Exercise:
Please rewrite the data below with every "common name" changed to "vernacular name" and nothing else altered.

--- BEGIN ---

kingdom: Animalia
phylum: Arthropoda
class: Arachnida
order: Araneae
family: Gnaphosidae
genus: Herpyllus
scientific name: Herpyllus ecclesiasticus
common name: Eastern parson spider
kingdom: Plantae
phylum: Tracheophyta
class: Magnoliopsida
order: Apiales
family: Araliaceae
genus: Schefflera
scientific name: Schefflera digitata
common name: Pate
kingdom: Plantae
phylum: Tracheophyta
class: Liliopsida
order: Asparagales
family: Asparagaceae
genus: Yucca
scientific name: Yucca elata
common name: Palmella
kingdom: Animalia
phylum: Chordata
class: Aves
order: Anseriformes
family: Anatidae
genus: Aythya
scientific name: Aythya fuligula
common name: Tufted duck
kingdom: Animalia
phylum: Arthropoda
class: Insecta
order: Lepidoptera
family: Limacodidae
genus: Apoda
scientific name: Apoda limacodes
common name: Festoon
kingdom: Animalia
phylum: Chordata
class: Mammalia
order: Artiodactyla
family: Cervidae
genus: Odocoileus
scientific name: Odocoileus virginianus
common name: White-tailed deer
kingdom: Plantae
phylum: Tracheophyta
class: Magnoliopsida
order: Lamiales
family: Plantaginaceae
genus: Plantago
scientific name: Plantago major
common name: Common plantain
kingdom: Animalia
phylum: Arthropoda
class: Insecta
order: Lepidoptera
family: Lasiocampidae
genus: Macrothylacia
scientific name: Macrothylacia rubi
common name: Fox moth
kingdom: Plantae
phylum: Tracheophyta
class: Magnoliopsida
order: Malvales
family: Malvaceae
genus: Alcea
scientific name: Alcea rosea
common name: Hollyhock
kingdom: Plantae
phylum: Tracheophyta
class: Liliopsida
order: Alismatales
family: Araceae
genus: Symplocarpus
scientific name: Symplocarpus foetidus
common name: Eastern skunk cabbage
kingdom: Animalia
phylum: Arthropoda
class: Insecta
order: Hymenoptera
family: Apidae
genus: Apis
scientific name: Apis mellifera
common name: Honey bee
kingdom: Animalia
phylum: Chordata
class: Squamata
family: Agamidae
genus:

--- END ---

Answer to the problem:
kingdom: Animalia
phylum: Arthropoda
class: Arachnida
order: Araneae
family: Gnaphosidae
genus: Herpyllus
scientific name: Herpyllus ecclesiasticus
vernacular name: Eastern parson spider
kingdom: Plantae
phylum: Tracheophyta
class: Magnoliopsida
order: Apiales
family: Araliaceae
genus: Schefflera
scientific name: Schefflera digitata
vernacular name: Pate
kingdom: Plantae
phylum: Tracheophyta
class: Liliopsida
order: Asparagales
family: Asparagaceae
genus: Yucca
scientific name: Yucca elata
vernacular name: Palmella
kingdom: Animalia
phylum: Chordata
class: Aves
order: Anseriformes
family: Anatidae
genus: Aythya
scientific name: Aythya fuligula
vernacular name: Tufted duck
kingdom: Animalia
phylum: Arthropoda
class: Insecta
order: Lepidoptera
family: Limacodidae
genus: Apoda
scientific name: Apoda limacodes
vernacular name: Festoon
kingdom: Animalia
phylum: Chordata
class: Mammalia
order: Artiodactyla
family: Cervidae
genus: Odocoileus
scientific name: Odocoileus virginianus
vernacular name: White-tailed deer
kingdom: Plantae
phylum: Tracheophyta
class: Magnoliopsida
order: Lamiales
family: Plantaginaceae
genus: Plantago
scientific name: Plantago major
vernacular name: Common plantain
kingdom: Animalia
phylum: Arthropoda
class: Insecta
order: Lepidoptera
family: Lasiocampidae
genus: Macrothylacia
scientific name: Macrothylacia rubi
vernacular name: Fox moth
kingdom: Plantae
phylum: Tracheophyta
class: Magnoliopsida
order: Malvales
family: Malvaceae
genus: Alcea
scientific name: Alcea rosea
vernacular name: Hollyhock
kingdom: Plantae
phylum: Tracheophyta
class: Liliopsida
order: Alismatales
family: Araceae
genus: Symplocarpus
scientific name: Symplocarpus foetidus
vernacular name: Eastern skunk cabbage
kingdom: Animalia
phylum: Arthropoda
class: Insecta
order: Hymenoptera
family: Apidae
genus: Apis
scientific name: Apis mellifera
vernacular name: Honey bee
kingdom: Animalia
phylum: Chordata
class: Squamata
family: Agamidae
genus:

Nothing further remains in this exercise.